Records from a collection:
+===+

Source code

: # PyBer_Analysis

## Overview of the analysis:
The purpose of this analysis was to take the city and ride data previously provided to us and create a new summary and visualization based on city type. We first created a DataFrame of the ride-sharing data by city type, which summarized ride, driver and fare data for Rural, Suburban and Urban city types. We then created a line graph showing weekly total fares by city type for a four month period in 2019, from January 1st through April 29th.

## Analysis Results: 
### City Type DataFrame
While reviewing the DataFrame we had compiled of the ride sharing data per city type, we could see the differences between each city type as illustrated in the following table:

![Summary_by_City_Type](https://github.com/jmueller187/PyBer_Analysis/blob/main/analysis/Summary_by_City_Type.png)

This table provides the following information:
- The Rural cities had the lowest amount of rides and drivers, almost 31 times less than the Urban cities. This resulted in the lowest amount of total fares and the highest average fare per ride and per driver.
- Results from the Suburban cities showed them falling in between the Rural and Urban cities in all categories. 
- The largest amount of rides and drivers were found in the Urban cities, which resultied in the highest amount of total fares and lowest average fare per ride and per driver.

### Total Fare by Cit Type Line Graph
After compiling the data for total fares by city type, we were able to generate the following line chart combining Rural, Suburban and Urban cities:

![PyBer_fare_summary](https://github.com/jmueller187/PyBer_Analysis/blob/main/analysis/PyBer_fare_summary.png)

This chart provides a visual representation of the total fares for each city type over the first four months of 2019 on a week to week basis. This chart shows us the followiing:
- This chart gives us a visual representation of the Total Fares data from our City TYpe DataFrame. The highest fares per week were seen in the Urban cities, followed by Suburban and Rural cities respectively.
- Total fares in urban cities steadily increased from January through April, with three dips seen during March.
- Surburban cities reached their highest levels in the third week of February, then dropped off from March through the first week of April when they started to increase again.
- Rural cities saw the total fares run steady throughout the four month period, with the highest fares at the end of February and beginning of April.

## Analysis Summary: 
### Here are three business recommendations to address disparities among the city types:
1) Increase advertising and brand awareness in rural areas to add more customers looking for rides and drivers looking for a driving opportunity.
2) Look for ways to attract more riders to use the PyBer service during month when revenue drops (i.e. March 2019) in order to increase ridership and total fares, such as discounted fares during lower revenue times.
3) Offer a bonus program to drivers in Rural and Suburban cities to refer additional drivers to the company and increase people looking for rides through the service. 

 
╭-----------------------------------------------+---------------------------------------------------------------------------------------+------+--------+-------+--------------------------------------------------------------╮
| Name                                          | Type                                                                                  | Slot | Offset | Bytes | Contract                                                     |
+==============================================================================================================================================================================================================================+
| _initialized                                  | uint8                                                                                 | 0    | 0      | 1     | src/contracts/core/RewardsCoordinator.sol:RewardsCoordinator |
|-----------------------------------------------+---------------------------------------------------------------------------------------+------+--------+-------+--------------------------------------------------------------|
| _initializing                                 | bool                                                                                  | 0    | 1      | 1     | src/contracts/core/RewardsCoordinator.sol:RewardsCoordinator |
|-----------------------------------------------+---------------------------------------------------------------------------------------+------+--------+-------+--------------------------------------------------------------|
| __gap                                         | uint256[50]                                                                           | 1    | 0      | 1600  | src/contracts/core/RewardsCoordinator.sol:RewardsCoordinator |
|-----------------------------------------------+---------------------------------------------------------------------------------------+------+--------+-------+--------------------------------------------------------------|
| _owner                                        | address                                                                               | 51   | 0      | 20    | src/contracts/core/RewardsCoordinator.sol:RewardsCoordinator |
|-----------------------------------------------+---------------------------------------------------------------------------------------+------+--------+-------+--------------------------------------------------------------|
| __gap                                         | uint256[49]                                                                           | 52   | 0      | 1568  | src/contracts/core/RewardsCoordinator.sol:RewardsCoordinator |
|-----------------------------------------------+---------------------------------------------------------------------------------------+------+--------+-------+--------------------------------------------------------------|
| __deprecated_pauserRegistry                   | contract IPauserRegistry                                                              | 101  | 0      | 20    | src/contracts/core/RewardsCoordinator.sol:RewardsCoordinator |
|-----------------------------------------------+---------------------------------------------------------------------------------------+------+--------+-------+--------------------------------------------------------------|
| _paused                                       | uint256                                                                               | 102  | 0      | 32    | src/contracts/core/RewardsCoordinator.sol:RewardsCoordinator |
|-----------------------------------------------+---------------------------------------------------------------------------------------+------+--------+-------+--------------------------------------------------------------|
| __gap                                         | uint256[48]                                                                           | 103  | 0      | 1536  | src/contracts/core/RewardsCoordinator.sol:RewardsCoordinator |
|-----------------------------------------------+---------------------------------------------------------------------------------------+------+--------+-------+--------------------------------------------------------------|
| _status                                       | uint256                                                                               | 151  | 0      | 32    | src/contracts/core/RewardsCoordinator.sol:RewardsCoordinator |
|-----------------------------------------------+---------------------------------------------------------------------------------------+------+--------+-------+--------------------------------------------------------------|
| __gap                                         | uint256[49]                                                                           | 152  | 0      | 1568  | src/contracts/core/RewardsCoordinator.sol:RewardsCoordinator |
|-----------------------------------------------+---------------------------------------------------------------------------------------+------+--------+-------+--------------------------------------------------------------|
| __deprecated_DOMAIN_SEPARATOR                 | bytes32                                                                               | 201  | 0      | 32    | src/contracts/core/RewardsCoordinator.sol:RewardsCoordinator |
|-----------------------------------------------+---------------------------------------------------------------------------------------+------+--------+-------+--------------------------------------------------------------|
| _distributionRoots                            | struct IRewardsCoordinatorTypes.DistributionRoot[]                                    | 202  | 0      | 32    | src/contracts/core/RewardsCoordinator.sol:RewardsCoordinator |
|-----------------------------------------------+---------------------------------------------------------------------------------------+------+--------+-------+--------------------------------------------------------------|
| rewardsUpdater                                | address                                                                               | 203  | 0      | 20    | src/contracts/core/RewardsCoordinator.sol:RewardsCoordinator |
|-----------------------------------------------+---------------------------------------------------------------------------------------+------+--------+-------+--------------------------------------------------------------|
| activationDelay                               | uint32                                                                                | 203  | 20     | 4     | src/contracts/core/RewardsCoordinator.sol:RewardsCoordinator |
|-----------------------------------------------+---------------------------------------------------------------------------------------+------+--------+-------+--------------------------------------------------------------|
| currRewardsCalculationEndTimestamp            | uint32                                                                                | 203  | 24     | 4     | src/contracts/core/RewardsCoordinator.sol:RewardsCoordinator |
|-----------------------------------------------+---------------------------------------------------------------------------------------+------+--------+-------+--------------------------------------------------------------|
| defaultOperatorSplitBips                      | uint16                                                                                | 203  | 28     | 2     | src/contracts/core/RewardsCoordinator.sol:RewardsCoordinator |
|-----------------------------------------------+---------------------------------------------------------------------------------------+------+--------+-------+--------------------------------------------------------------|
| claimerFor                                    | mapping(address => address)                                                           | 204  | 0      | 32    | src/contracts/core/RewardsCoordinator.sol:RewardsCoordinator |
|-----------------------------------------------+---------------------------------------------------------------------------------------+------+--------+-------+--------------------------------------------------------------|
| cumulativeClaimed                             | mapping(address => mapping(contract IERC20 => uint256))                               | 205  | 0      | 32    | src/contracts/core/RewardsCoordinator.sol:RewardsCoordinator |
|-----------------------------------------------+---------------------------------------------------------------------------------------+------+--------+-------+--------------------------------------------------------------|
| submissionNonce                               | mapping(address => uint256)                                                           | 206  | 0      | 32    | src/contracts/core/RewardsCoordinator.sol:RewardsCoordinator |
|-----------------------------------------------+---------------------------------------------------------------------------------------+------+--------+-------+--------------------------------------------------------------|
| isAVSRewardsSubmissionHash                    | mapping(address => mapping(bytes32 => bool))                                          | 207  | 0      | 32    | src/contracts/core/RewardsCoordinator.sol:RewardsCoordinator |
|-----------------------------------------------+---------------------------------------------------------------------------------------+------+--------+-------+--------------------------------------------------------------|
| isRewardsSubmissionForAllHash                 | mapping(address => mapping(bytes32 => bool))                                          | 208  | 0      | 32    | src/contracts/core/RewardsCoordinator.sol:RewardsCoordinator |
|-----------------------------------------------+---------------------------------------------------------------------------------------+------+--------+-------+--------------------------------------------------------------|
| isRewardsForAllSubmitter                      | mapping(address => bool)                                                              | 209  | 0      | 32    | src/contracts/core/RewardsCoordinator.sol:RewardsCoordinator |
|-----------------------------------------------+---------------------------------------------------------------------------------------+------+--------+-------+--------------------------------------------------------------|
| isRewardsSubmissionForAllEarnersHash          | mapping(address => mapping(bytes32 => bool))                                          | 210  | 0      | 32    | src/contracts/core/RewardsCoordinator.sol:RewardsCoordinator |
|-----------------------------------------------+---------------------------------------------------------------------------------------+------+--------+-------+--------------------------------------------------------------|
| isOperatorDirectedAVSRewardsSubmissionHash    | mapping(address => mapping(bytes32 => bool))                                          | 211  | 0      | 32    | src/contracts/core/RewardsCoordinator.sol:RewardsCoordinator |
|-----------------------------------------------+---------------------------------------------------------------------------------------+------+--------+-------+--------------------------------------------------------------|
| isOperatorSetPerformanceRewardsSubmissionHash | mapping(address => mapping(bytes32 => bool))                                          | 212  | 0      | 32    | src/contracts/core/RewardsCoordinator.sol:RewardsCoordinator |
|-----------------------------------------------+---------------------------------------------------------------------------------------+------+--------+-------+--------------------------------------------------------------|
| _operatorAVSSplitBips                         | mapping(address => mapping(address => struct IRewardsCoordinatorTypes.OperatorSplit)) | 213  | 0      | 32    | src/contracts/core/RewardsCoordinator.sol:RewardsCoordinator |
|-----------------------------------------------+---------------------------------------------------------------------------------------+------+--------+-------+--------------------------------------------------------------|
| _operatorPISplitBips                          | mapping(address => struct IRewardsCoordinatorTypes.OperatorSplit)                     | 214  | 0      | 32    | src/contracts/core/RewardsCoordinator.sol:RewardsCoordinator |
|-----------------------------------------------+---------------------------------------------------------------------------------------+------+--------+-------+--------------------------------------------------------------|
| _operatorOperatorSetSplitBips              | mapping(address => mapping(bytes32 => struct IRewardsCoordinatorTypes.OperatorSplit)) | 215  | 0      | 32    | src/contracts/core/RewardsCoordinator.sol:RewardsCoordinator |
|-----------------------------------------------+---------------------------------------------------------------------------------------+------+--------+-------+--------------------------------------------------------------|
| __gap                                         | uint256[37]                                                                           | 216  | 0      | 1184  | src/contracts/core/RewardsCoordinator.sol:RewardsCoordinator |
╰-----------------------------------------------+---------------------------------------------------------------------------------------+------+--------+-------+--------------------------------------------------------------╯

+===+

### TASK OBJECTIVE
Go through the entries above and report each line with the string "provides" in it.

### ANSWER TO THIS TASK
This table provides the following information:
This chart provides a visual representation of the total fares for each city type over the first four months of 2019 on a week to week basis. This chart shows us the followiing:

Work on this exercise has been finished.